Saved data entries
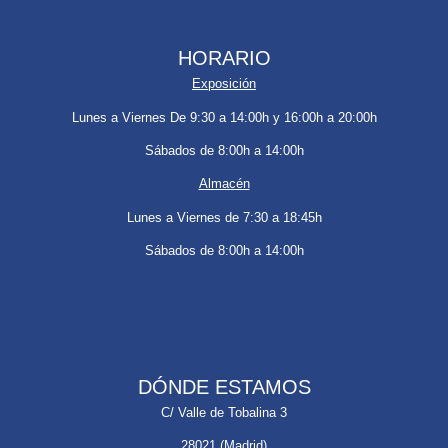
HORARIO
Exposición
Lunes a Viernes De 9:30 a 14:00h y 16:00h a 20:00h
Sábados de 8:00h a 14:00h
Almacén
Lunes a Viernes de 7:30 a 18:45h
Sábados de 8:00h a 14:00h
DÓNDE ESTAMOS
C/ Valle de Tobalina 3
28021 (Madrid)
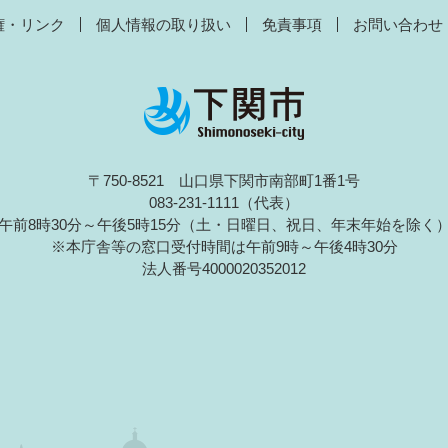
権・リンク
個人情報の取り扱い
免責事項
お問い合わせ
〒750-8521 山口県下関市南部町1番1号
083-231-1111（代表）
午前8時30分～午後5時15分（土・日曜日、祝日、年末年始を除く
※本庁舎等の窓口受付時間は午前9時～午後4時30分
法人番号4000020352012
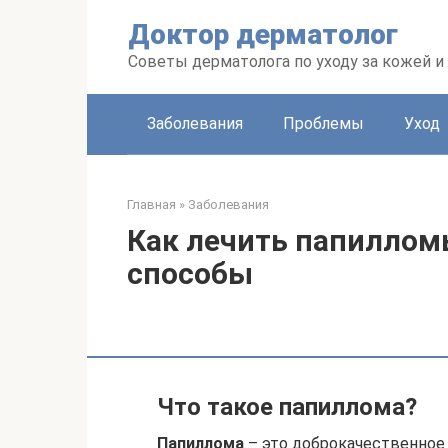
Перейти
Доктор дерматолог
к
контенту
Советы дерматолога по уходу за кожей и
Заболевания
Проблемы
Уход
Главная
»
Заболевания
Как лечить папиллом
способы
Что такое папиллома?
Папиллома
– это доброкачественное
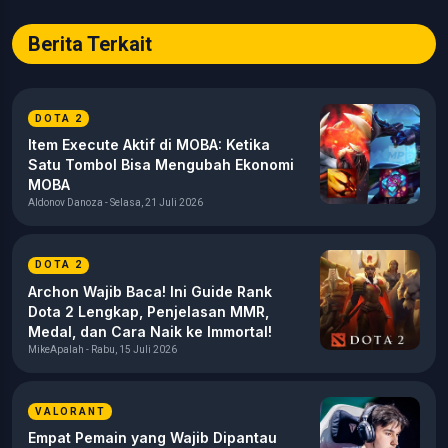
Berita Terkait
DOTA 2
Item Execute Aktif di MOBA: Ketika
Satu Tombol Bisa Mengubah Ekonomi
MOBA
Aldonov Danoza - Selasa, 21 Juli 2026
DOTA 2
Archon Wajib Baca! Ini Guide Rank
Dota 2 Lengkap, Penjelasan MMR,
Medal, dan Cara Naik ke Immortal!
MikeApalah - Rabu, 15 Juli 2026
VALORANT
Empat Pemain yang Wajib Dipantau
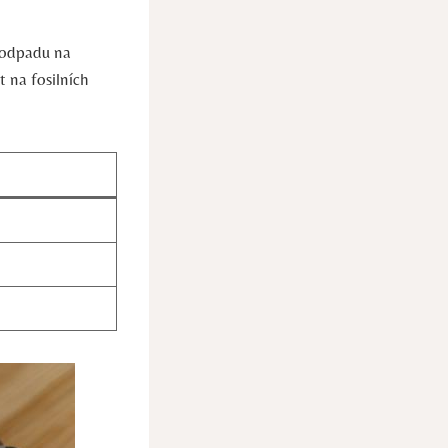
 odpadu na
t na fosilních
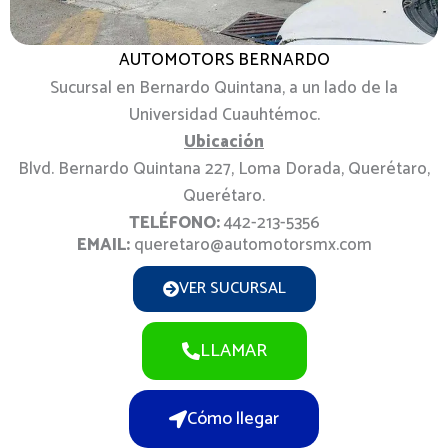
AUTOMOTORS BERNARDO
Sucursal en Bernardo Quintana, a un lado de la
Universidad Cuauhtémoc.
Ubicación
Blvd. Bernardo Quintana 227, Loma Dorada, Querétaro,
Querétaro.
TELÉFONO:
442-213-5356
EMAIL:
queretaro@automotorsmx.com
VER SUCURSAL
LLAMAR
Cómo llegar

» TASK INSTRUCTIONS: Copy out every line of text in the data above without changing anything, and leave the pictures out of your answer.

» ANSWER TO THIS PROBLEM:
HORARIO
Exposición
Lunes a Viernes De 9:30 a 14:00h y 16:00h a 20:00h
Sábados de 8:00h a 14:00h
Almacén
Lunes a Viernes de 7:30 a 18:45h
Sábados de 8:00h a 14:00h
DÓNDE ESTAMOS
C/ Valle de Tobalina 3
28021 (Madrid)
権・リンク
個人情報の取り扱い
免責事項
お問い合わせ
〒750-8521 山口県下関市南部町1番1号
083-231-1111（代表）
午前8時30分～午後5時15分（土・日曜日、祝日、年末年始を除く
※本庁舎等の窓口受付時間は午前9時～午後4時30分
法人番号4000020352012
Перейти
Доктор дерматолог
к
контенту
Советы дерматолога по уходу за кожей и
Заболевания
Проблемы
Уход
Главная
»
Заболевания
Как лечить папиллом
способы
Что такое папиллома?
Папиллома
– это доброкачественное
Berita Terkait
DOTA 2
Item Execute Aktif di MOBA: Ketika
Satu Tombol Bisa Mengubah Ekonomi
MOBA
Aldonov Danoza - Selasa, 21 Juli 2026
DOTA 2
Archon Wajib Baca! Ini Guide Rank
Dota 2 Lengkap, Penjelasan MMR,
Medal, dan Cara Naik ke Immortal!
MikeApalah - Rabu, 15 Juli 2026
VALORANT
Empat Pemain yang Wajib Dipantau
 odpadu na
t na fosilních
AUTOMOTORS BERNARDO
Sucursal en Bernardo Quintana, a un lado de la
Universidad Cuauhtémoc.
Ubicación
Blvd. Bernardo Quintana 227, Loma Dorada, Querétaro,
Querétaro.
TELÉFONO:
442-213-5356
EMAIL:
queretaro@automotorsmx.com
VER SUCURSAL
LLAMAR
Cómo llegar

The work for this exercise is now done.